■ AIM OF THE TASK ■
Find the line with "P. intermedia" in the records below. Copy it and every line after it, up to and including the line with "five-time repeated measures".

■ MATERIAL TO PROCESS ■

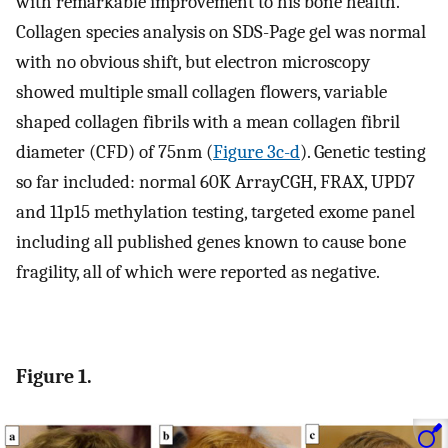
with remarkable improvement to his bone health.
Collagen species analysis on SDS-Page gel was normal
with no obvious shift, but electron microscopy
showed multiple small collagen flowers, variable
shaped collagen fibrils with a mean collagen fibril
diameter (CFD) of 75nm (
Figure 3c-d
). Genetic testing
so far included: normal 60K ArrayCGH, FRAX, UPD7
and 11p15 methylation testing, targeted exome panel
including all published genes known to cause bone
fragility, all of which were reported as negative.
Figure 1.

...

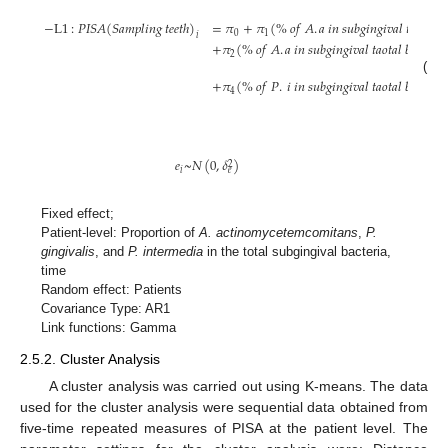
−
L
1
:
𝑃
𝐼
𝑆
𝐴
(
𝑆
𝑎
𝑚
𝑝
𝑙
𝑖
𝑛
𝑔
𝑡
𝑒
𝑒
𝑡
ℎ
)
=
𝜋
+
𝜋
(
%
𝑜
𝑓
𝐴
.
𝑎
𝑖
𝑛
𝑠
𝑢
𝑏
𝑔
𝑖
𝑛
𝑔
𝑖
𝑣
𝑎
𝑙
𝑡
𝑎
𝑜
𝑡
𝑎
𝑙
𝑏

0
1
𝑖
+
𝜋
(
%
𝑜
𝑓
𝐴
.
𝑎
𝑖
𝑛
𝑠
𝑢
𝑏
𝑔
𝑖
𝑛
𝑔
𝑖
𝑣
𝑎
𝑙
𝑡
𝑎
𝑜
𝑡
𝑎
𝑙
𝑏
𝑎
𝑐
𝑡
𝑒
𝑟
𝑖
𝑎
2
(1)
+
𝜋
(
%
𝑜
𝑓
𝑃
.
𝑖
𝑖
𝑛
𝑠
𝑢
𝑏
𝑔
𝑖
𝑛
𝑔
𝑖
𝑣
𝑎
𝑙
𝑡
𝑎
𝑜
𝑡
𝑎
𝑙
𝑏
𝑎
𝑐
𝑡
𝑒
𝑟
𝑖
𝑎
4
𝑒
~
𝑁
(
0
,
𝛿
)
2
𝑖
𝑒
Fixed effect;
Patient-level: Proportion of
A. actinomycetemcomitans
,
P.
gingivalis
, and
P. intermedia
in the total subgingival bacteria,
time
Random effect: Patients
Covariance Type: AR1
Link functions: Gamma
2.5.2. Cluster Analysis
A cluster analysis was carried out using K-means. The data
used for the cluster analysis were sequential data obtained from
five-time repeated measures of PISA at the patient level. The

==

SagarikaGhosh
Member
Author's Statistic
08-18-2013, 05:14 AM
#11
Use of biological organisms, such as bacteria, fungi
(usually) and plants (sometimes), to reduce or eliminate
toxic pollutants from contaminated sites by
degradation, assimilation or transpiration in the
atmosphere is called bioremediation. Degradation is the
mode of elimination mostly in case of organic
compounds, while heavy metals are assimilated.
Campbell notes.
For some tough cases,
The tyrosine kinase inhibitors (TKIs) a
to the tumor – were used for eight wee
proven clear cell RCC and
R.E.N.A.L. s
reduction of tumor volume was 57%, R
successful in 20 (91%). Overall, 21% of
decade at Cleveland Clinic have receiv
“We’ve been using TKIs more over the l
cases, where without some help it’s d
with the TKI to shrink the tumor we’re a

■ OUTPUT FOR THIS EXERCISE ■
P. intermedia
in the total subgingival bacteria,
time
Random effect: Patients
Covariance Type: AR1
Link functions: Gamma
2.5.2. Cluster Analysis
A cluster analysis was carried out using K-means. The data
used for the cluster analysis were sequential data obtained from
five-time repeated measures of PISA at the patient level. The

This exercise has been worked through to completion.